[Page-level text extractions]
+++

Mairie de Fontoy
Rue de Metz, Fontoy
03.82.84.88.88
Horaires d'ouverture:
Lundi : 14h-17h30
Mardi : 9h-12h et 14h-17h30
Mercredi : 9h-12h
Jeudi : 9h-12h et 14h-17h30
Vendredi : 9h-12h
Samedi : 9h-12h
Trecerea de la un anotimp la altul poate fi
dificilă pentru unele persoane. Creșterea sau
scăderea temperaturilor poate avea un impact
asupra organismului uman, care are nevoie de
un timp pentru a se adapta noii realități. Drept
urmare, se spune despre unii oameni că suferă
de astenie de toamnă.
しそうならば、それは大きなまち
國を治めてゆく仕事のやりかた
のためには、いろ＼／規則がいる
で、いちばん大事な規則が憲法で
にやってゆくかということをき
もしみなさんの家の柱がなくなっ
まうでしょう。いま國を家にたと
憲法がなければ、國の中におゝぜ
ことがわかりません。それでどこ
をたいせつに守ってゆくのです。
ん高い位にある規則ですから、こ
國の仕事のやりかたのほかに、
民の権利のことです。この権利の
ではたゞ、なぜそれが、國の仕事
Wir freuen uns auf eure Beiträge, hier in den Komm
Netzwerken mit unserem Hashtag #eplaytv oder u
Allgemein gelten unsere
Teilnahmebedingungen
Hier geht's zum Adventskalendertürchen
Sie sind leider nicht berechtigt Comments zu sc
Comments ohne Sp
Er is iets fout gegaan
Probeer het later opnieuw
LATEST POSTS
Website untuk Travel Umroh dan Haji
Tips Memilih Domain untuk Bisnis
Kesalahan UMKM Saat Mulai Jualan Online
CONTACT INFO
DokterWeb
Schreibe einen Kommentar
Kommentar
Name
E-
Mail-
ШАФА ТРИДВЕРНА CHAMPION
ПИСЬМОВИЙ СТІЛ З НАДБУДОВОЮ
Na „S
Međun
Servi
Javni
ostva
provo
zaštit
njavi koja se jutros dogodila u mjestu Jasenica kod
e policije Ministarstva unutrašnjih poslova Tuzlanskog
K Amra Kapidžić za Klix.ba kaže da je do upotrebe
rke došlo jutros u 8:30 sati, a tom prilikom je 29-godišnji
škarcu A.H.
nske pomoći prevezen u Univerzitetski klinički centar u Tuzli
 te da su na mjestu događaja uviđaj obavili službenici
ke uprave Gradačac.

+++

Required action -
Print the data in full, with each line exactly as given.

Response box -
Mairie de Fontoy
Rue de Metz, Fontoy
03.82.84.88.88
Horaires d'ouverture:
Lundi : 14h-17h30
Mardi : 9h-12h et 14h-17h30
Mercredi : 9h-12h
Jeudi : 9h-12h et 14h-17h30
Vendredi : 9h-12h
Samedi : 9h-12h
Trecerea de la un anotimp la altul poate fi
dificilă pentru unele persoane. Creșterea sau
scăderea temperaturilor poate avea un impact
asupra organismului uman, care are nevoie de
un timp pentru a se adapta noii realități. Drept
urmare, se spune despre unii oameni că suferă
de astenie de toamnă.
しそうならば、それは大きなまち
國を治めてゆく仕事のやりかた
のためには、いろ＼／規則がいる
で、いちばん大事な規則が憲法で
にやってゆくかということをき
もしみなさんの家の柱がなくなっ
まうでしょう。いま國を家にたと
憲法がなければ、國の中におゝぜ
ことがわかりません。それでどこ
をたいせつに守ってゆくのです。
ん高い位にある規則ですから、こ
國の仕事のやりかたのほかに、
民の権利のことです。この権利の
ではたゞ、なぜそれが、國の仕事
Wir freuen uns auf eure Beiträge, hier in den Komm
Netzwerken mit unserem Hashtag #eplaytv oder u
Allgemein gelten unsere
Teilnahmebedingungen
Hier geht's zum Adventskalendertürchen
Sie sind leider nicht berechtigt Comments zu sc
Comments ohne Sp
Er is iets fout gegaan
Probeer het later opnieuw
LATEST POSTS
Website untuk Travel Umroh dan Haji
Tips Memilih Domain untuk Bisnis
Kesalahan UMKM Saat Mulai Jualan Online
CONTACT INFO
DokterWeb
Schreibe einen Kommentar
Kommentar
Name
E-
Mail-
ШАФА ТРИДВЕРНА CHAMPION
ПИСЬМОВИЙ СТІЛ З НАДБУДОВОЮ
Na „S
Međun
Servi
Javni
ostva
provo
zaštit
njavi koja se jutros dogodila u mjestu Jasenica kod
e policije Ministarstva unutrašnjih poslova Tuzlanskog
K Amra Kapidžić za Klix.ba kaže da je do upotrebe
rke došlo jutros u 8:30 sati, a tom prilikom je 29-godišnji
škarcu A.H.
nske pomoći prevezen u Univerzitetski klinički centar u Tuzli
 te da su na mjestu događaja uviđaj obavili službenici
ke uprave Gradačac.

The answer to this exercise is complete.